Plus d’un million de Libanais affranchis de leur embrigadement social et communautaire sont pour « un groupe de personnes » ce que la Méditerranée est pour une flaque d’eau.

Que le rassemblement d’un peuple dans ses places publiques pour décider de son avenir – quintessence de l’acte démocratique – constitue « une action hostile » est ce qu’un baasiste dirait.

Considérer le système politique actuel dans toute sa décrépitude comme autorité établie relève de ce même inconscient qu’on refoule, pour que l’autorité publique retrouve sa vraie vocation de servir l’intérêt général.

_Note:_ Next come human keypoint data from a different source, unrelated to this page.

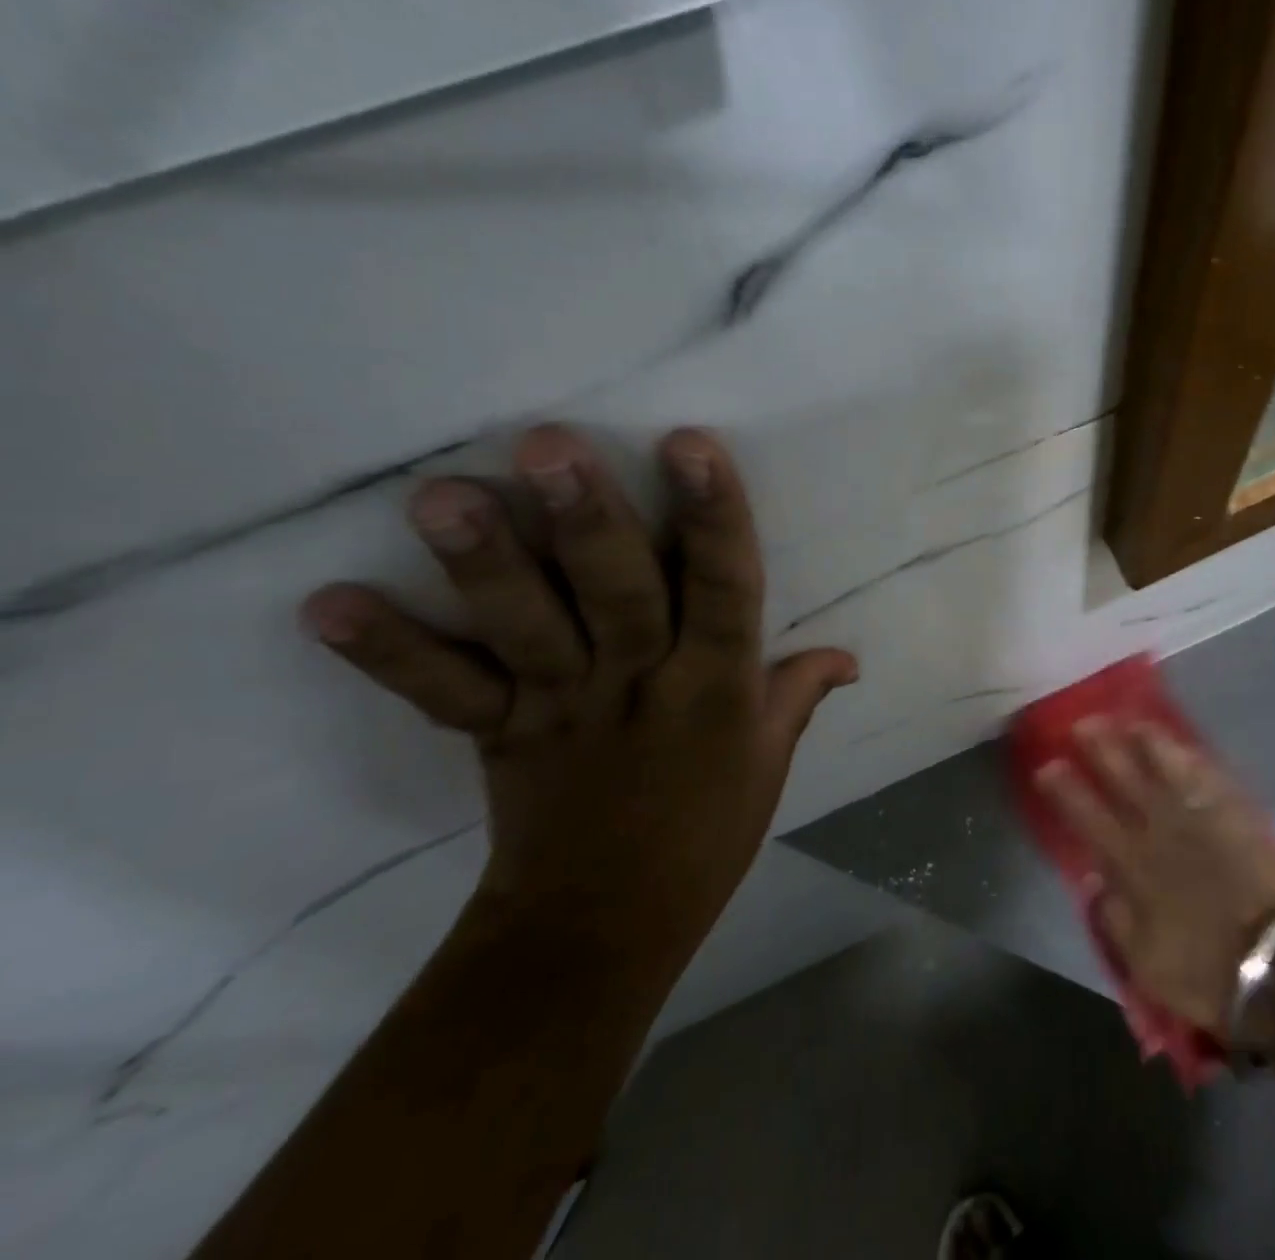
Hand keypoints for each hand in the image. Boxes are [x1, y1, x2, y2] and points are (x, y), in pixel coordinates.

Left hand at [300, 425, 856, 968]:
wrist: (604, 928)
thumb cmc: (705, 835)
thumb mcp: (769, 762)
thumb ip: (798, 694)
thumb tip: (849, 655)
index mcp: (716, 688)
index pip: (728, 591)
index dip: (714, 519)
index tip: (692, 445)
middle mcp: (640, 685)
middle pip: (618, 595)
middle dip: (588, 521)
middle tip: (547, 444)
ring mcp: (562, 708)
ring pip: (528, 631)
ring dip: (485, 566)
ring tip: (440, 497)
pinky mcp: (499, 735)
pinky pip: (445, 693)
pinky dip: (390, 653)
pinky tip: (326, 603)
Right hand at [1038, 720, 1274, 1038]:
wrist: (1274, 971)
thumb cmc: (1202, 971)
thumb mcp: (1143, 962)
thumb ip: (1114, 917)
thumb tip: (1094, 879)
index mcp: (1133, 865)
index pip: (1089, 817)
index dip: (1067, 789)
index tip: (1048, 765)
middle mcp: (1161, 832)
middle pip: (1125, 780)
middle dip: (1102, 749)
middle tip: (1084, 723)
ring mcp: (1200, 822)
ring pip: (1167, 770)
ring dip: (1147, 743)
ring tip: (1131, 722)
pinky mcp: (1235, 822)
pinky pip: (1210, 782)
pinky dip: (1194, 762)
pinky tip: (1185, 748)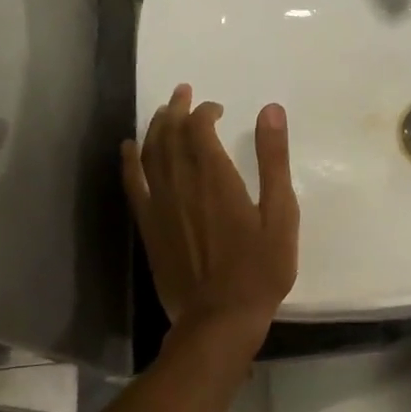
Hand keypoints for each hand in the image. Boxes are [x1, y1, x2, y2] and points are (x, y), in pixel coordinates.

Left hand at [120, 84, 298, 338]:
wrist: (219, 318)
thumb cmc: (260, 268)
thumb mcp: (281, 213)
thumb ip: (274, 160)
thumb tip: (270, 110)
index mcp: (216, 178)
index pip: (200, 128)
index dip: (205, 112)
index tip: (218, 109)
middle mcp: (181, 184)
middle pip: (169, 134)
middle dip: (176, 109)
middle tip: (183, 93)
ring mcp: (160, 206)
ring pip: (149, 154)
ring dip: (155, 127)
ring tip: (163, 111)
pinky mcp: (149, 227)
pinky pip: (133, 185)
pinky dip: (129, 161)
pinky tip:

C’est de la sémantique, certes. Mais lorsqu’une citoyenneté libanaise se forme pour la première fois dans l’histoire du pays et qu’un nouveau pacte social s’écrit par les Libanais et non pour eux, exprimant leur volonté de vivre ensemble plutôt que de coexister, on pourrait quand même faire l’effort de respecter l’initiative, en lui donnant la bonne attribution.

Toufic Safié 



Cette inertie inepte, grouillante en secret de bavardages creux et exhibant à la vue de tous un mutisme assourdissant... cette inertie dont les piliers du pouvoir font preuve, depuis quelques jours, face à l’immense crise où se débat le pays et au soulèvement immense de notre peuple... elle me paraît évoquer l’invitation de la soupirante :
« Ô jeune homme qui accélère sur ton vélo !
Arrête que je te raconte l’histoire de ma vie ! »
Quelle crise une si ridicule proposition soulagera-t-elle ? Et quel jeune homme en marche persuadera-t-elle de s’arrêter ?

Ahmad Beydoun



Durant ces semaines de révolution, les femmes ont été éblouissantes. Ce sont elles qui devraient enfin gouverner ce pays.

Charif Majdalani


 
Ne disait-on pas qu’il fallait le réinventer tous les matins ce Liban qui succombe à la longue « détresse des choses ingouvernées » ? De la rue monte une si belle clameur...

Jabbour Douaihy



 
Pour la plus grande crise de l’histoire du Liban, crise économique et politique plus profonde que les guerres et conflits du passé, la plus inventive des solutions est requise, solution fondée sur le sens des réalités, la loyauté au pays et l’intérêt général. Les manifestants lui ont ouvert une grande artère.

Farès Sassine 


 
Garde-moi une man’ouché, réserve-moi une suite au Ring, fais-moi danser sur Bella Ciao ! Donne-moi la main, enchaîne-moi à ton humanité, drape-moi de la cape frappée du cèdre, fais de moi une héroïne au moins une fois. Hier les forêts ont brûlé, voilà qu’elles refleurissent avant le jour. Qu’il est beau, ce pays né dans la colère et bercé dans l’euphorie !

Fifi Abou Dib


Écoute ma petite, nous nous tenons à l’endroit exact où mon mari a été tué par un franc-tireur. C’est la première fois que je reviens ici depuis 1977. Et je suis prête à mourir pour voir chacun de ces salauds jugé pour ses actes.

Nadine Touma


Ce qu’il faut de misère et de colère pour unir un pays
Les larmes aux yeux et le poing fermé, les Libanais se sont soulevés comme un seul homme avec l’énergie du désespoir, l’énergie de ceux qui n’ont plus rien à perdre, pour exprimer clairement leur refus de ce qui est devenu intolérable.
Boucliers humains, du Nord au Sud, des femmes et des journalistes en première ligne ; le courage d’encaisser les coups sans pour autant renoncer.

Lamia el-Saad


 
Reconquérir les lieux symboliques du pouvoir politique et religieux pour les transformer en places des fêtes.

 Jad Tabet 


Eux s’avancent en troupeau, têtes basses, crocs dehors, moi je me lève avec mon seul prénom.